Senate Majority Leader Mitch McConnell, meanwhile, put two smaller bills up for a vote earlier this week. One was a $500 billion extension of the Paycheck Protection Program, which loans money to businesses to help them keep employees on staff during the economic downturn. The other was a $500 billion "skinny" package of stimulus that included a weekly federal unemployment benefit of $300. Neither included stimulus checks or aid for cities and states. Both failed to receive the 60 votes necessary to overcome a filibuster.

Should Pelosi and Mnuchin reach a deal by Friday or before the election, McConnell has promised bring it to a hostile Senate for a vote. However, the timing of that vote will certainly take a backseat to the confirmation of Amy Coney Barrett to the Supreme Court. And McConnell has also advised President Trump against making any sort of stimulus deal before the election, lest it create more divisions among Republicans, specifically those in tight races in fiscally conservative areas.

Will a second round of stimulus find its way to American consumers and businesses ? It certainly won't by election day, even if a deal is reached in the next two weeks. And that is bad news for the millions who are struggling right now to make ends meet. It is also bad news for the health of the economy going forward.

>>READ: Stimulus Package Update: What Happens To The Economy Without A Second Stimulus?

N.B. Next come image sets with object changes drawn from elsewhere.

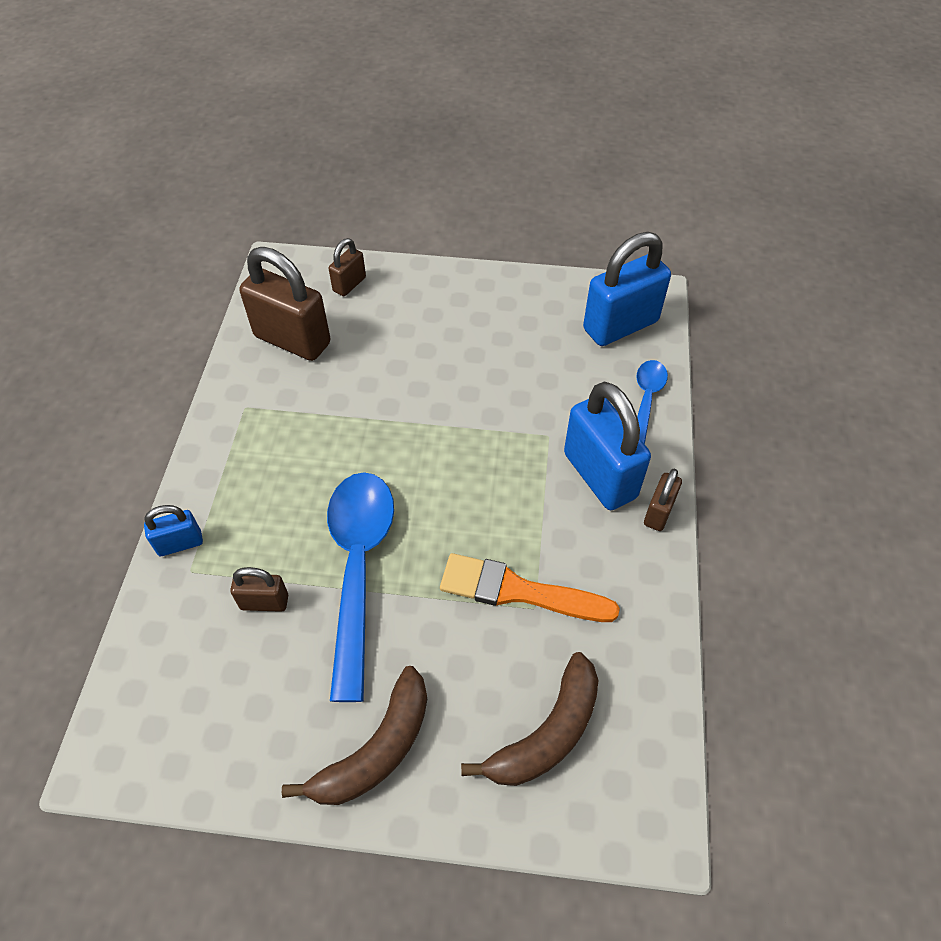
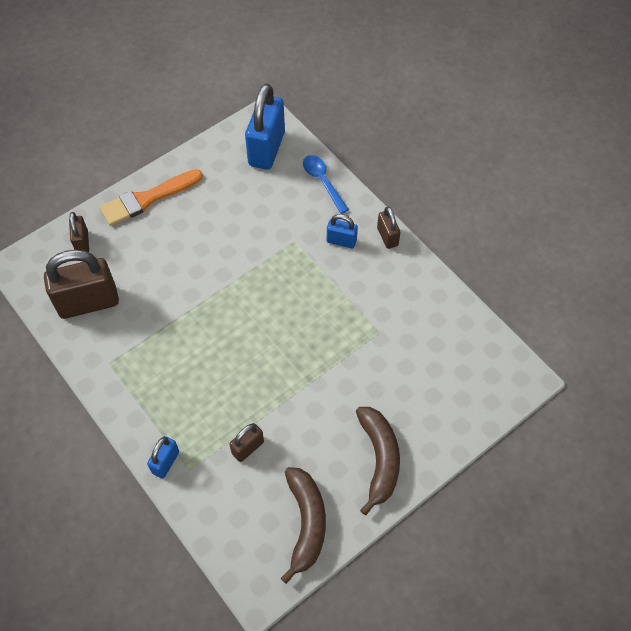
camera: 45 degrees left, 5 degrees up
blue spoon [327,472,394,702] -> none
orange brush [440,553,620,622] -> orange brush moved to [100,169,203,226]
brown banana [461,652,598,786] -> brown banana moved to [281,467,326,584]
blue padlock [564,381,651,510] -> blue padlock [327,214,358,248], size x0.50

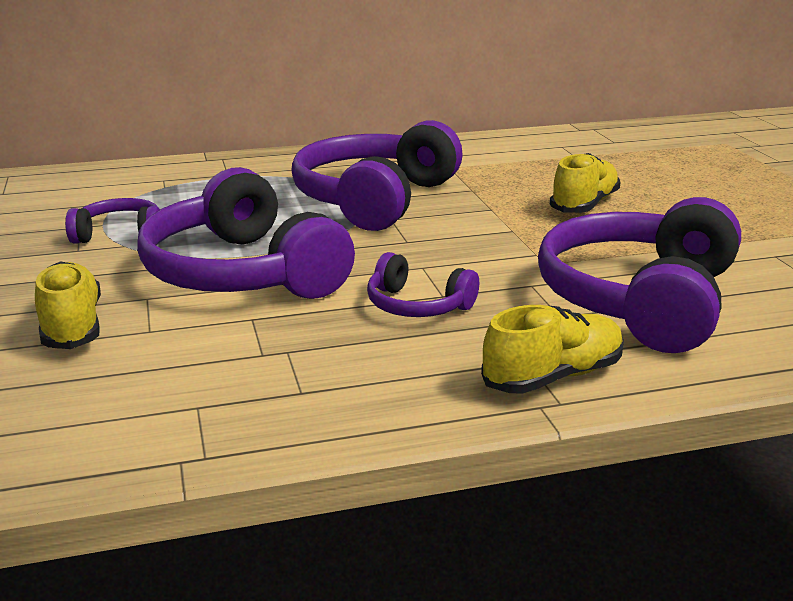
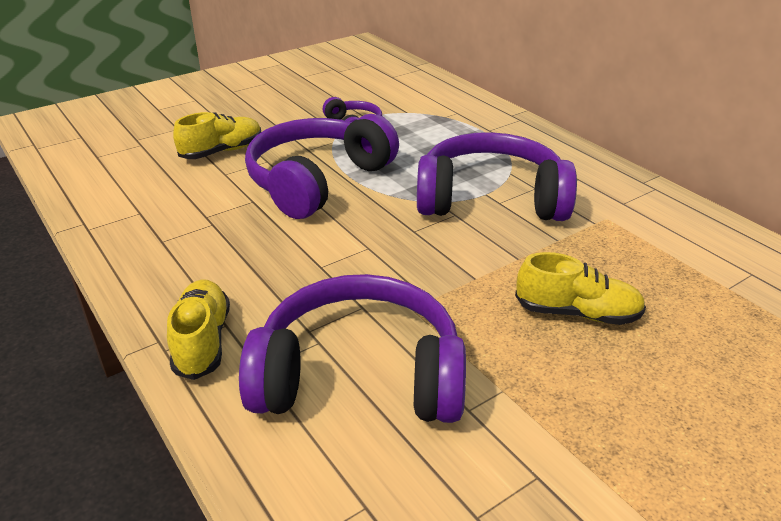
camera: 70 degrees right, 10 degrees up
purple headphones [367,252,479,317] -> none
yellow shoe [481,305,624,394] -> yellow shoe turned 135 degrees counterclockwise [167,279,230,380]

According to Lisa Cook, professor of economics at Michigan State University and a former senior economist at the president's council of economic advisors, "we're embracing austerity, when what we need is investment. I can't believe we didn't learn the lessons of 2008-2009, of the Great Recession. So there are parallels, and they are stark. I can't believe that we have such short memories that we can't remember how slow the recovery was. That's the real peril. If we have a recovery that is... elongated, that means that people are suffering. Those are numbers, but those are also people. They are families. They are farms. They are small businesses. People waiting on this kind of relief."

The $2 trillion-plus CARES Act, which passed back in March, was a bipartisan effort. It helped people and small businesses, through stimulus checks, additional unemployment and paycheck protection. An estimated $560 billion went to individuals, and another $377 billion went to small businesses. But the effects of that first round of stimulus have largely run their course. However, COVID-19 is on the rise once again, and its damage to the economy continues.

Another sizable stimulus package could keep the economy afloat. But despite the intensity of negotiations, it doesn't appear that life raft is coming anytime soon. Bipartisanship and gridlock on Capitol Hill are once again holding back any sort of meaningful legislation.

"We're in a situation now where lives and livelihoods are really at stake," says Nancy Cordes, Chief Congressional correspondent for CBS News. "People are getting sick. People are dying. People are losing their jobs. People are going hungry. They are falling behind on their rent. All of this through no fault of their own. You would hope, in that situation, that the two sides would put their differences to the side and just sit down together and work through this. What do people need? Where can we do the most good right now? And you really, by and large, haven't seen that happening. You've seen them talking past each other. Clearly Democrats have wanted to do far more than Republicans, and that has prevented them even from negotiating it at times, because they just felt like they couldn't get to some kind of agreement that both sides could live with. It's really disappointing."